The move was one part experiment, and one part attempt to prove that cloning has been improved a great deal since Dolly the sheep first walked the Earth. And now with the cloning process improved a great deal, the ethics of cloning a human being will have to be resolved without the ability to fall back on the idea that such a process is not advanced enough to allow for clones to survive. In essence, the existence of four healthy cloned Dollies will mean the ethical debate will happen on new ground. And movements such as Redline, an anti cloning organization propose that the line should not be drawn at mere safety, but at human identity.

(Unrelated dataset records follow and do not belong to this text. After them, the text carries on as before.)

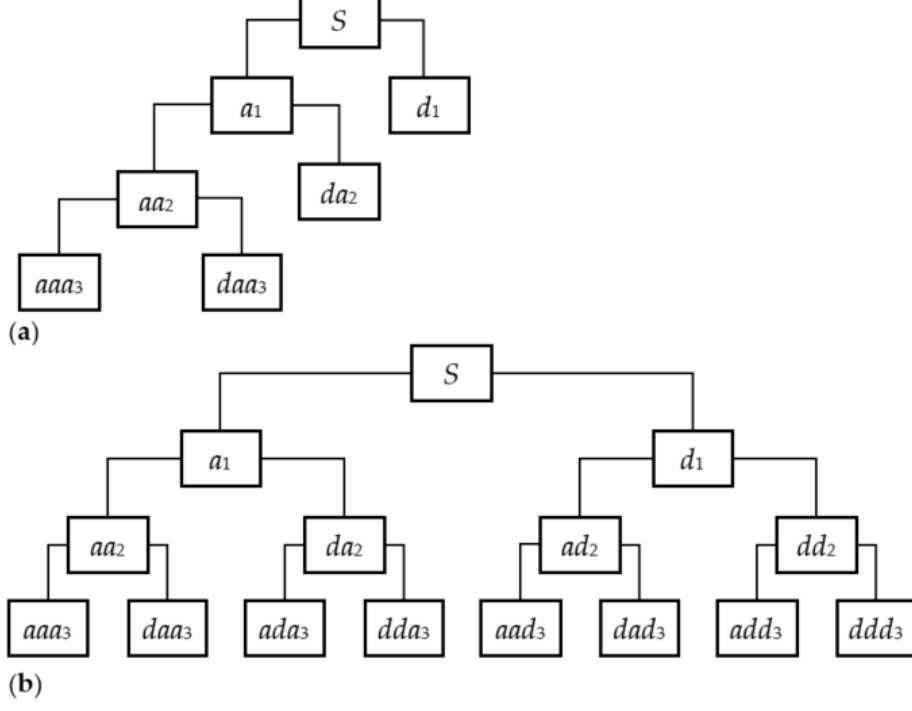
Figure 1. Three-layer decomposition. ( a ) Wavelet; ( b ) Wavelet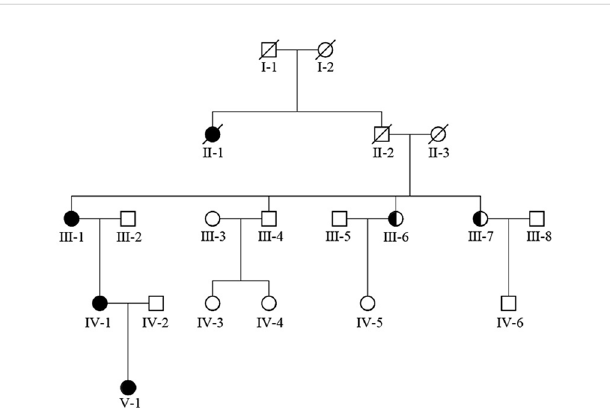
FIGURE 2 The loci of mutation in FRMD7. The mutation c.686G>T caused a substitution of Arg (R) to Leu (L) at position 229 (p.R229L) of the FRMD7 protein in the girl, her mother and grand-mother.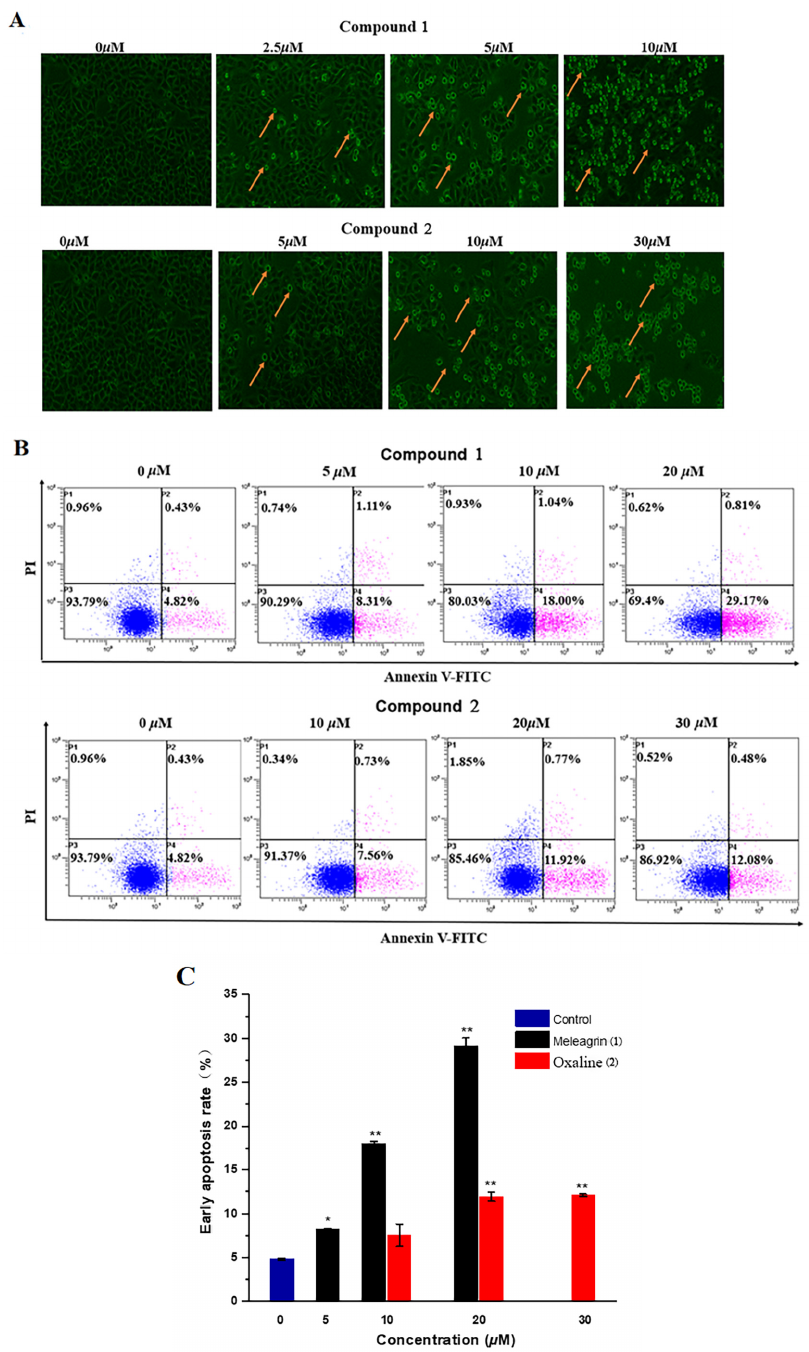
Figure 5. Meleagrin ( 1 ) and oxaline ( 2 ) induced an apoptosis rate in HepG2 cells. ( A ) Morphological changes in HepG2 cells were observed with microscopy (400 × magnification). ( B ) On the flow cytometry is a two-parameter scatter plot: the lower left quadrant shows live cells (LL: Annexin V-/PI-); the lower right quadrant is the early apoptotic cell (LR: Annexin V /PI-); the upper right quadrant is the late apoptotic cell (UR: Annexin V /PI); and the upper left quadrant is a non-live cell and necrotic cell (UL: Annexin V-/PI). ( C ) The quantification of early cell apoptosis. Data are the means ± SD of three independent experiments. * p < 0.05, ** p < 0.01 vs. control group. According to the results of the bioactivity evaluation, meleagrin ( 1 ) showed a wide range of cell proliferation inhibition, and oxaline ( 2 ) exhibited good cytotoxicity that was selective against the HepG2 cell. It can be concluded that meleagrin and oxaline can effec- tively inhibit the proliferation and migration of human HepG2 cells, and oxaline signifi- cantly inhibits the healing of cancer cell HepG2 scratches at a concentration of 1 μ M. More- over, two compounds were able to induce G2/M phase cell cycle arrest and the apoptosis of HepG2 cells in a certain concentration-dependent manner. In view of the good biolog- ical activity of compound 1 , we decided to increase its yield through fermentation optimi- zation.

To better understand the cloning debate it will be important to take into consideration the intricate and difficult questions that are raised by the debate. First, there are those who are for the cloning of humans and animals for numerous reasons. These individuals advocate the right for a "donor" to give up their cells in order for a perfect replica to be made for themselves. Some suggest the line should be made where human clones are grown and then allowed to live perfectly autonomous lives as offspring would of their donors. A far more disturbing prospect is raised when some suggest that the process could also be used in order to allow human surrogates to be grown like cattle and then used for organ donation purposes. While this is a horrifying alternative often proposed in anti cloning circles, the actual likelihood of such a program being used in order to allow a select few to harvest organs from their own clones. This form would be known as therapeutic reproductive cloning. The old body would have the brain removed and replaced in a newly grown body. The most obvious major point of controversy here is that the cloned body would then lose its brain. Of course this would be by most definitions of the word, murder. Still, proponents of therapeutic reproductive cloning suggest that the process could be engineered where the brain of a clone would never be allowed to develop, and as it grew the autonomic functions of the body would be controlled by a computerized brain. Such are the dilemmas that will no doubt be one day raised by a human race seeking immortality. Proponents suggest the matter can not be wholesale disregarded because they are uncomfortable, however, as the ultimate answer could lead to a world where death is virtually nonexistent.